Likewise, many elite US law firms have relatively large alternative staffing operations that are deployed in massive M&A deals and Big Game litigation. To protect their brands, these firms seldom publicly tout these capabilities. Yet, within the confines of a client pitch, the existence of these capabilities helps protect work at the top of the pyramid. In this context, bundling is likely more valuable to the client than fine gradients of cost and quality. Although currently run primarily as support units for high-end work (at least for now), many of these operations are quite profitable based on their own P&Ls. Thus, in some segments of the market, the rich are only getting richer.
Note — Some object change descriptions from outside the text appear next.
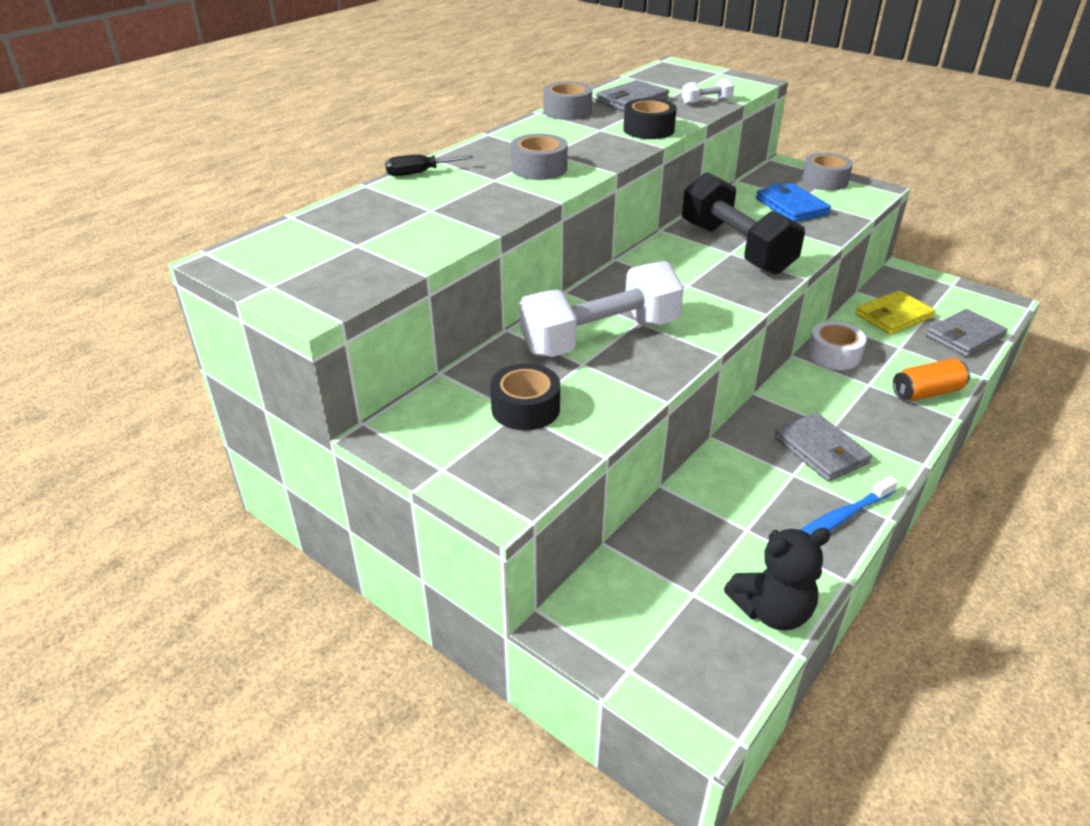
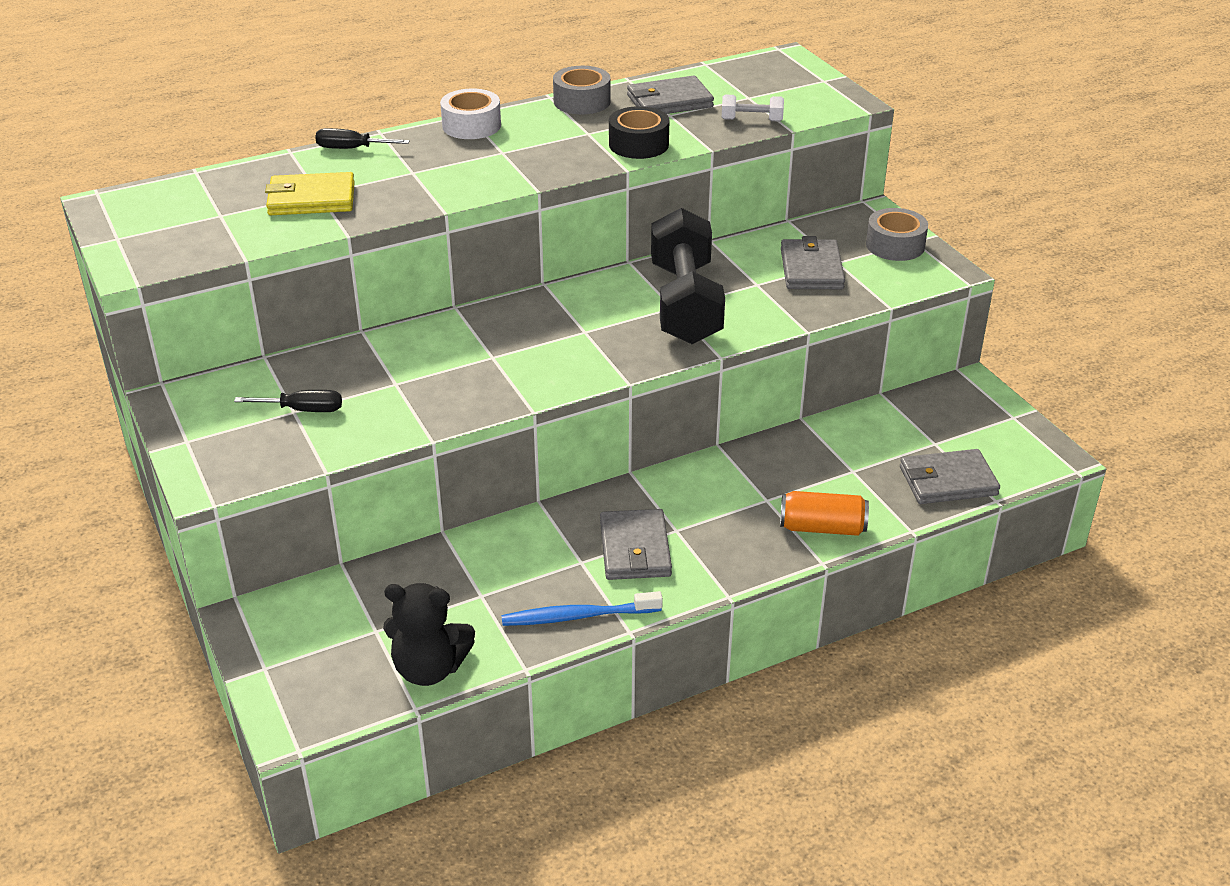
camera: 25 degrees right, 0 degrees up
(525, 408) = (303, 410): black tape -> black screwdriver
(539, 168) = (469, 169): grey tape -> none
(600, 337) = (439, 362): white dumbbell -> none
(791, 206) = (811, 269): blue wallet -> grey wallet
(833, 355) = (765, 457): white tape -> white tape (471, 125)
(893, 316) = (889, 434): yellow wallet -> yellow wallet (311, 199)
How does this end? Obviously, the work methods of managed service providers are innovations that are diffusing throughout the legal industry. Large scale disruption of the legal industry by managed service companies seems less likely that successful co-existence with law firms who adopt similar work methods. The buyers, after all, are mostly lawyers working in legal departments. That said, a lot of law firms are far behind on the methods front. It’s a difficult slough for law firm leaders because the required investments don’t produce higher profits this year or next. Instead, the payoff is long-term relevance and survival, a topic many senior partners put in the same category as global warming.
At some point, legal education will begin to grasp the import of managed service methods in helping law grads obtain high quality employment. But that is a topic for another day.